=== Task data ===
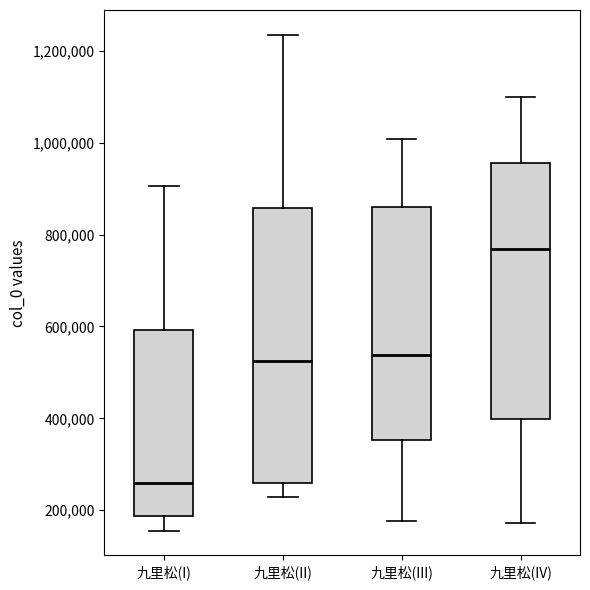

Which box has the lowest median line?

九里松(I)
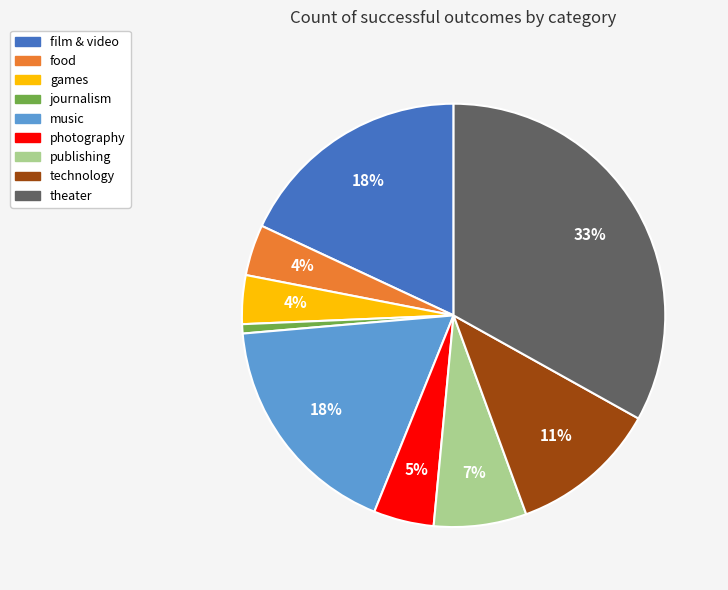

What percentage is the theater slice, to the nearest percent?

33%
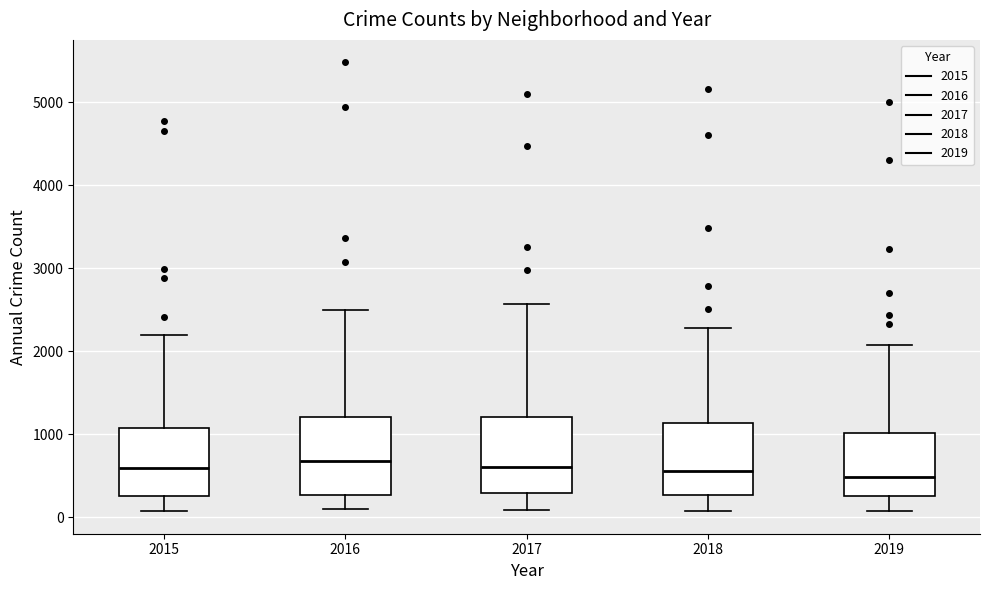

Reading left to right, transcribe this box plot: for each box, give where its median line is, the range the box spans, and where its two whiskers end, as read against the y-axis. The values are not printed on the chart, so give them approximately, as read against the axis.

2015: median 600, box 300 to 1100, whiskers 100 to 2200
2016: median 700, box 300 to 1200, whiskers 100 to 2500
2017: median 600, box 300 to 1200, whiskers 100 to 2600
2018: median 600, box 300 to 1100, whiskers 100 to 2300
2019: median 500, box 300 to 1000, whiskers 100 to 2100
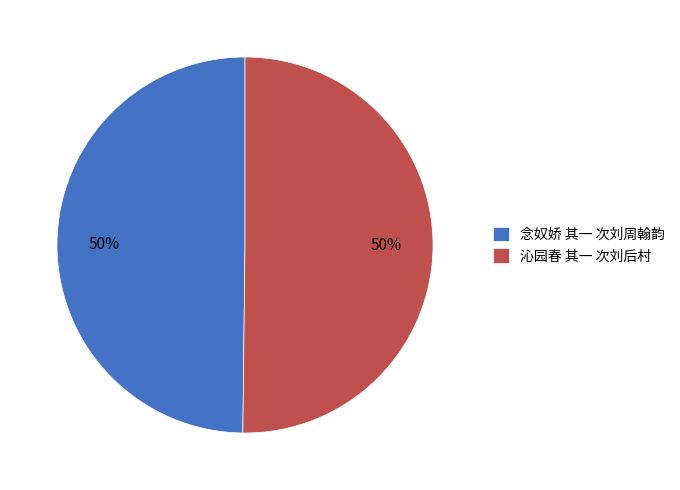

Is it true that 沁园春 其一 次刘后村 is 50% of the pie?

True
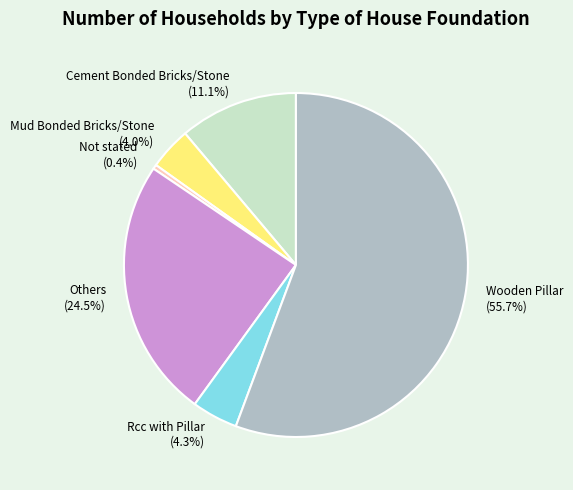

Which slice represents more than half of the pie?

Wooden Pillar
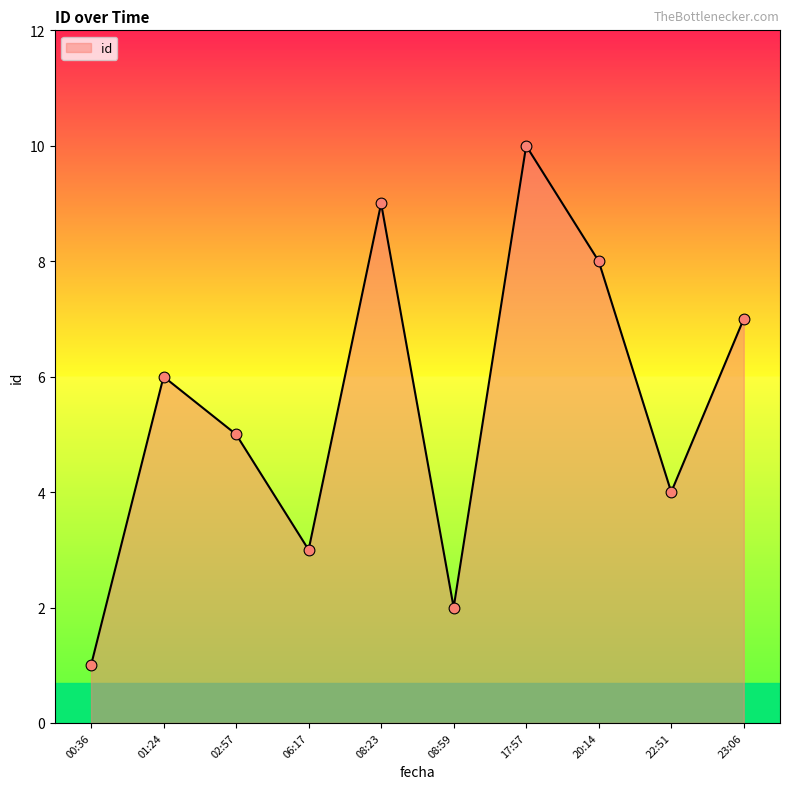

Which has a higher value, 22:51 or 01:24?

01:24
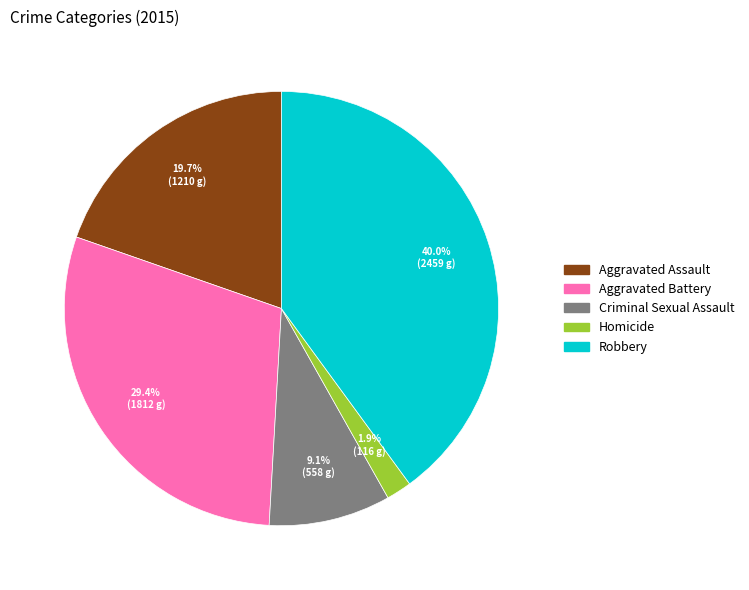

To the nearest percent, what is the average slice percentage?

20%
===
Exercise -
Copy every line above word for word, but leave out the pictures.

Solution to the problem -
Which box has the lowest median line?

九里松(I)

What percentage is the theater slice, to the nearest percent?

33%

Reading left to right, transcribe this box plot: for each box, give where its median line is, the range the box spans, and where its two whiskers end, as read against the y-axis. The values are not printed on the chart, so give them approximately, as read against the axis.

2015: median 600, box 300 to 1100, whiskers 100 to 2200
2016: median 700, box 300 to 1200, whiskers 100 to 2500
2017: median 600, box 300 to 1200, whiskers 100 to 2600
2018: median 600, box 300 to 1100, whiskers 100 to 2300
2019: median 500, box 300 to 1000, whiskers 100 to 2100

Is it true that 沁园春 其一 次刘后村 is 50% of the pie?

True

Which slice represents more than half of the pie?

Wooden Pillar

Which has a higher value, 22:51 or 01:24?

01:24

To the nearest percent, what is the average slice percentage?

20%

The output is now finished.